Facing a steep uphill battle with an increasingly populist Europe, Vatican Secretary of State Cardinal Pietro Parolin on Wednesday backed comments from a fellow prelate insisting that the Holy See engage politicians with opposing political views, saying the approach must be one of dialogue.
Speaking to journalists May 29, Parolin noted that “The pope said - and he continues to say - dialogue, dialogue, dialogue” as the right approach to any discussion. And dialogue, he said, “is above all done with those who don’t think like us, those with whom we have some difficulty or problem.”
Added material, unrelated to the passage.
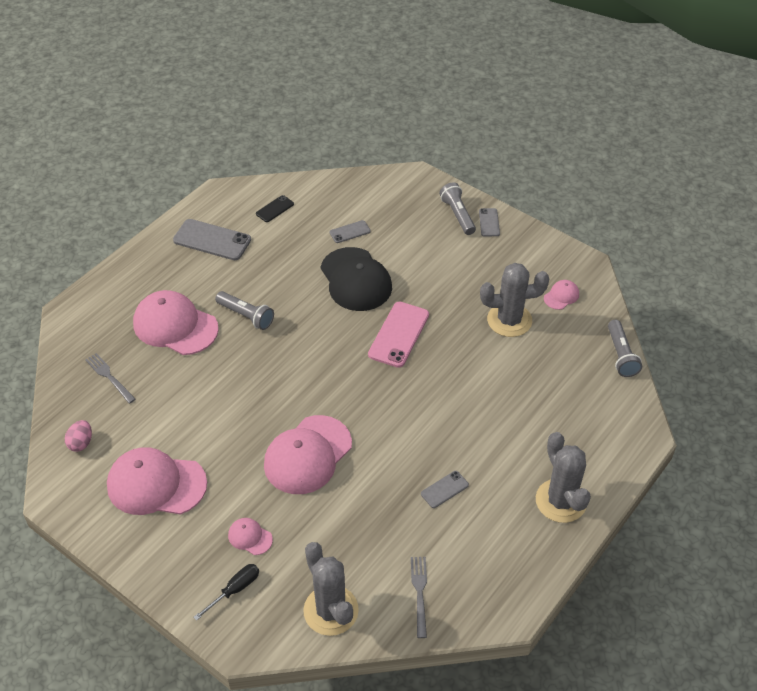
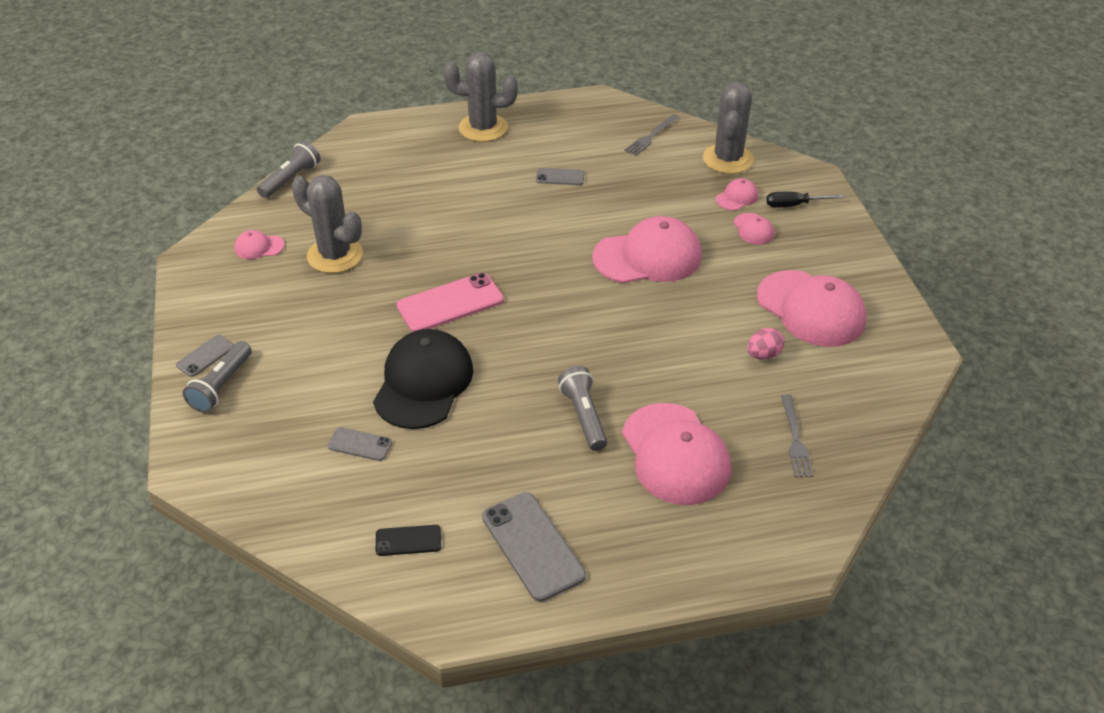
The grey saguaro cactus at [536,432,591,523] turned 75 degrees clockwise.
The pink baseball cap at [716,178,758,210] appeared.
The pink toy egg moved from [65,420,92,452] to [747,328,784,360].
“I am of this opinion, so also with Salvini one must dialogue,” he said, referring to Italian deputy Prime Minister Matteo Salvini, who has sparred with the Vatican over his harsh anti-migration policies, and who has recently come under fire from Church officials for kissing the rosary and waving the Bible during political rallies.
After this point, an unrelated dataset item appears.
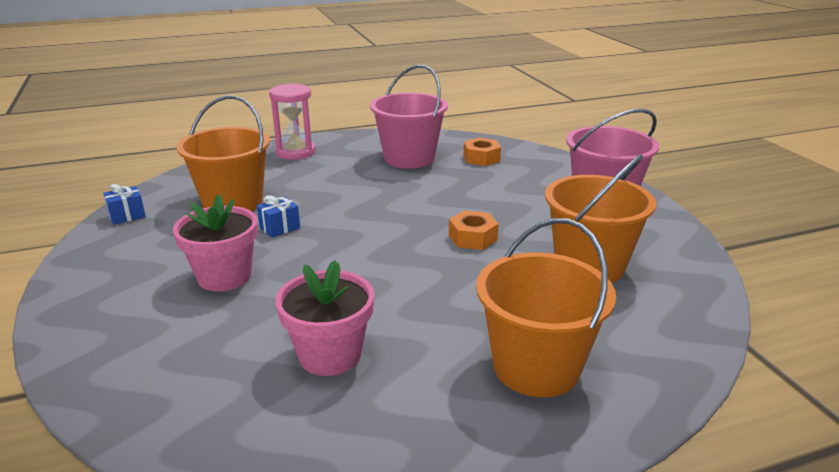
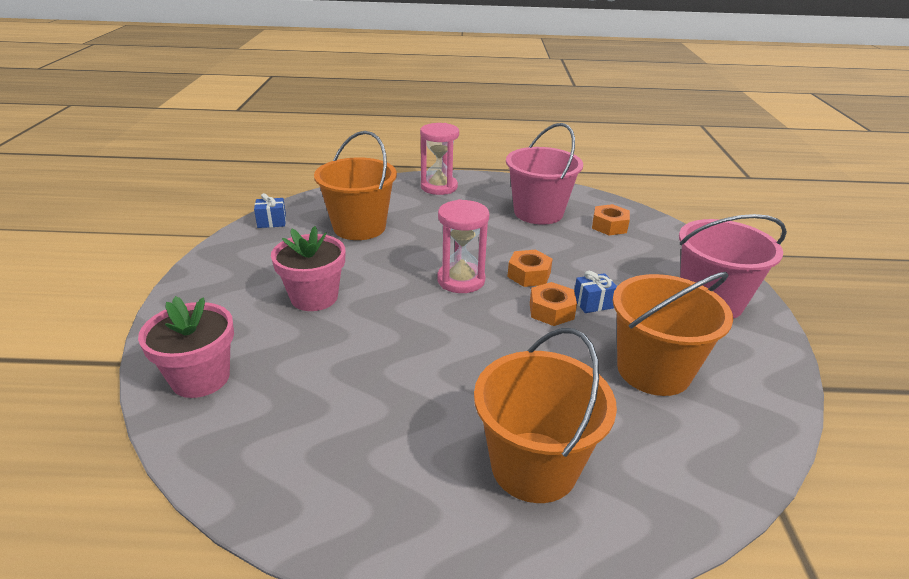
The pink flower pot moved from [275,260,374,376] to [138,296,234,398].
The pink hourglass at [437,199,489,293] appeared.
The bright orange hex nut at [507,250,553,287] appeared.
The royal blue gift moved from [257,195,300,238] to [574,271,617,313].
Parolin’s comments back those made by German Cardinal Gerhard Müller, former head of the Vatican’s doctrine department, who in a May 28 interview with Italian newspaper Il Corriere della Sera said that in his view, the Church is not focusing enough on the faith, and “must not intrude in politics, when there is a democratically legitimized parliament and government as there is in Italy.”
“It’s better to talk with Salvini, discuss, or correct him when necessary,” he added.
Parolin, who recently chided Salvini for his use of religious symbols during political events, insisted that “to use religious symbols for party rallies is a risk of abusing these symbols” and that “we can’t be indifferent to this reality,” but he also said the door must always be kept open to respectful engagement.
He also spoke of the recent May 20-26 elections for the European Parliament, which despite an overall victory for moderates at the EU level, saw an uptick in support for populist candidates in traditionally Catholic countries such as Poland, Hungary and France.
Though the outcome of the elections must be accepted, “I think we need to look forward in the sense of continuing to dialogue and continue building the Europe that we want,” Parolin said, indicating that the Vatican will not back down on key issues such as immigration.
Calling the nationalist tendency to “withdraw on oneself” a strong movement which “puts into question the European project,” he said the cultural status must be accepted for what it is, but it must be with a “positive and encouraging vision” that says, “this is reality, but we can still build.”
Parolin spoke at the May 29 award ceremony for the “Economy and Society” prize from the pontifical foundation, Centesimus Annus, created by St. John Paul II in 1991 with the publication of his encyclical by the same title that year.
The award is given every two years to individuals seen as making a significant contribution to implementing the social doctrine of the Catholic Church.
Presented by Parolin and German Cardinal Reinhard Marx, the Coordinator of the Vatican’s Council for Economic Affairs and chairman of the jury for prize selection, this year’s award was given to Professor Mary L. Hirschfeld, a convert to Catholicism and an associate professor of economics and theology in the Department of Humanities at Villanova University, for her recent book, Aquinas and the Market: Toward a Humane Economy.
In her remarks, Hirschfeld said the economy must be built on basic human values and directed at human dignity, and explored different interpretations of happiness, from Aristotle, to Aquinas and to secular society as a whole, which tends to focus on money, relating happiness with prosperity.
“We cannot think well about economic life, of the challenges to economic justice and the environment if we do not first think hard about the shape of human happiness and the proper role of wealth,” she said, insisting that the Catholic Church in particular “has much wisdom to share with the world through the body of her social thought.”
In his speech, Marx said Hirschfeld’s book serves as an invitation for economists to “embed their analysis in a holistic account of happiness.”
“I think that the lecture of this book can help us who are living in a society where money seems to govern all things to pose certain questions about the sense of our life and our own relationship with the goods of this world,” he said, adding that to find the answer to these questions “is one of the conditions for a truly human life.”
Parolin closed the event, saying the topic of Hirschfeld’s book “is of great importance for the social doctrine of the Church,” and for the flourishing of human life.
The book, he said, “succeeded in offering a consistent model of economic-theology dialogue, which opens up a broad scientific panorama.”
“I am sure that the author is aware that her book is part of a rich cultural tradition and that it will serve to renew and strengthen the debate on today’s world economic and political structure with solid philosophical and theological elements,” he said, thanking Hirschfeld for her work.